(What is required) Please retype all of the following entries exactly.

[Entries shown — start]

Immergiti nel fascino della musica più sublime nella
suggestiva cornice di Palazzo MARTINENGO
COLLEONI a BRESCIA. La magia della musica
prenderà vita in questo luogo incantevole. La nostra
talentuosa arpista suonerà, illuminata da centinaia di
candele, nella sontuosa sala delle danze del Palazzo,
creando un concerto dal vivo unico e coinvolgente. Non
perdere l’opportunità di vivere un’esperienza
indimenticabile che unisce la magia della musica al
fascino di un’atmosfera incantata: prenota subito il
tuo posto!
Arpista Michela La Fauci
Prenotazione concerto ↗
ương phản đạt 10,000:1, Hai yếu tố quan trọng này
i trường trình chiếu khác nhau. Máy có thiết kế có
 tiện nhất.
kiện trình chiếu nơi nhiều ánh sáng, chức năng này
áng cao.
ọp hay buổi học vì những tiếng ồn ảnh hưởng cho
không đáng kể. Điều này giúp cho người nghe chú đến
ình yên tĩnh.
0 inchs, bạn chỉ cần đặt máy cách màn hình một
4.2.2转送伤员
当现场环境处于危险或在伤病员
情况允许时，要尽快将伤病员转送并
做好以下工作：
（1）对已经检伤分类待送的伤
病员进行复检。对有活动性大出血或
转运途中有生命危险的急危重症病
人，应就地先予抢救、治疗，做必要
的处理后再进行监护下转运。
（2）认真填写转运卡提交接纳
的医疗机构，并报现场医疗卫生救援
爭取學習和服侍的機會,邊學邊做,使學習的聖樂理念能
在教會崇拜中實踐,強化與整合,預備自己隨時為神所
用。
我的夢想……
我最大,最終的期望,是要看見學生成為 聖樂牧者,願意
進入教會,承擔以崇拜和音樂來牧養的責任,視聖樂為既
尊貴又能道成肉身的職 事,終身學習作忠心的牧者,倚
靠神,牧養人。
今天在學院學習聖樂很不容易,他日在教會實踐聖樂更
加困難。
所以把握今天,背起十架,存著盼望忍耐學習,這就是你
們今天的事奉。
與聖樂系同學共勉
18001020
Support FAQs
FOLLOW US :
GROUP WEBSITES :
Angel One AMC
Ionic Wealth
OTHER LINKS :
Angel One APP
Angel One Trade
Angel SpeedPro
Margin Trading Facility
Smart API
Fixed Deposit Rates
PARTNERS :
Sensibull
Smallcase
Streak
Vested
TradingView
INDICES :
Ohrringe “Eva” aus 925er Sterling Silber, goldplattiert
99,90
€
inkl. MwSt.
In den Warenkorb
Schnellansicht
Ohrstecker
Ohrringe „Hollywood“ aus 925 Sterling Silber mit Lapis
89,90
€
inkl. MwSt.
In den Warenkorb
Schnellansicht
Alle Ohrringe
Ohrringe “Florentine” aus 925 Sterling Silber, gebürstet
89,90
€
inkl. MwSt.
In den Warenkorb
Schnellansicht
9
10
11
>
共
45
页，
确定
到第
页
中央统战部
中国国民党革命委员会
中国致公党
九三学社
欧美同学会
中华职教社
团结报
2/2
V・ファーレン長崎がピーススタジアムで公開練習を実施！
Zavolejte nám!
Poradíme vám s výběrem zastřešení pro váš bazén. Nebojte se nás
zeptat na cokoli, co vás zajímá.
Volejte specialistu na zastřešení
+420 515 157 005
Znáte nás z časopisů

[Entries shown — finish]

(Answer to the problem)
Immergiti nel fascino della musica più sublime nella
suggestiva cornice di Palazzo MARTINENGO
COLLEONI a BRESCIA. La magia della musica
prenderà vita in questo luogo incantevole. La nostra
talentuosa arpista suonerà, illuminata da centinaia di
candele, nella sontuosa sala delle danze del Palazzo,
creando un concerto dal vivo unico e coinvolgente. Non
perdere l’opportunità di vivere un’esperienza
indimenticabile che unisce la magia della musica al
fascino di un’atmosfera incantata: prenota subito il
tuo posto!
Arpista Michela La Fauci
Prenotazione concerto ↗
ương phản đạt 10,000:1, Hai yếu tố quan trọng này
i trường trình chiếu khác nhau. Máy có thiết kế có
 tiện nhất.
kiện trình chiếu nơi nhiều ánh sáng, chức năng này
áng cao.
ọp hay buổi học vì những tiếng ồn ảnh hưởng cho
không đáng kể. Điều này giúp cho người nghe chú đến
ình yên tĩnh.
0 inchs, bạn chỉ cần đặt máy cách màn hình một
4.2.2转送伤员
当现场环境处于危险或在伤病员
情况允许时，要尽快将伤病员转送并
做好以下工作：
（1）对已经检伤分类待送的伤
病员进行复检。对有活动性大出血或
转运途中有生命危险的急危重症病
人，应就地先予抢救、治疗，做必要
的处理后再进行监护下转运。
（2）认真填写转运卡提交接纳
的医疗机构，并报现场医疗卫生救援
爭取學習和服侍的機會,邊學邊做,使學習的聖樂理念能
在教會崇拜中實踐,強化與整合,預備自己隨時為神所
用。
我的夢想……
我最大,最終的期望,是要看見學生成為 聖樂牧者,願意
進入教會,承擔以崇拜和音樂來牧養的責任,視聖樂為既
尊貴又能道成肉身的職 事,終身學習作忠心的牧者,倚
靠神,牧養人。
今天在學院學習聖樂很不容易,他日在教會實踐聖樂更
加困難。
所以把握今天,背起十架,存著盼望忍耐學習,這就是你
們今天的事奉。
與聖樂系同學共勉
18001020
Support FAQs
FOLLOW US :
GROUP WEBSITES :
Angel One AMC
Ionic Wealth
OTHER LINKS :
Angel One APP
Angel One Trade
Angel SpeedPro
Margin Trading Facility
Smart API
Fixed Deposit Rates
PARTNERS :
Sensibull
Smallcase
Streak
Vested
TradingView
INDICES :
Ohrringe “Eva” aus 925er Sterling Silber, goldplattiert
99,90
€
inkl. MwSt.
In den Warenkorb
Schnellansicht
Ohrstecker
Ohrringe „Hollywood“ aus 925 Sterling Silber mit Lapis
89,90
€
inkl. MwSt.
In den Warenkorb
Schnellansicht
Alle Ohrringe
Ohrringe “Florentine” aus 925 Sterling Silber, gebürstet
89,90
€
inkl. MwSt.
In den Warenkorb
Schnellansicht
9
10
11
>
共
45
页，
确定
到第
页
中央统战部
中国国民党革命委员会
中国致公党
九三学社
欧美同学会
中华职教社
团结报
2/2
V・ファーレン長崎がピーススタジアムで公開練習を実施！
Zavolejte nám!
Poradíme vám s výběrem zastřešení pro váš bazén. Nebojte se nás
zeptat na cokoli, co vás zajímá.
Volejte specialistu na zastřešení
+420 515 157 005
Znáte nás z časopisů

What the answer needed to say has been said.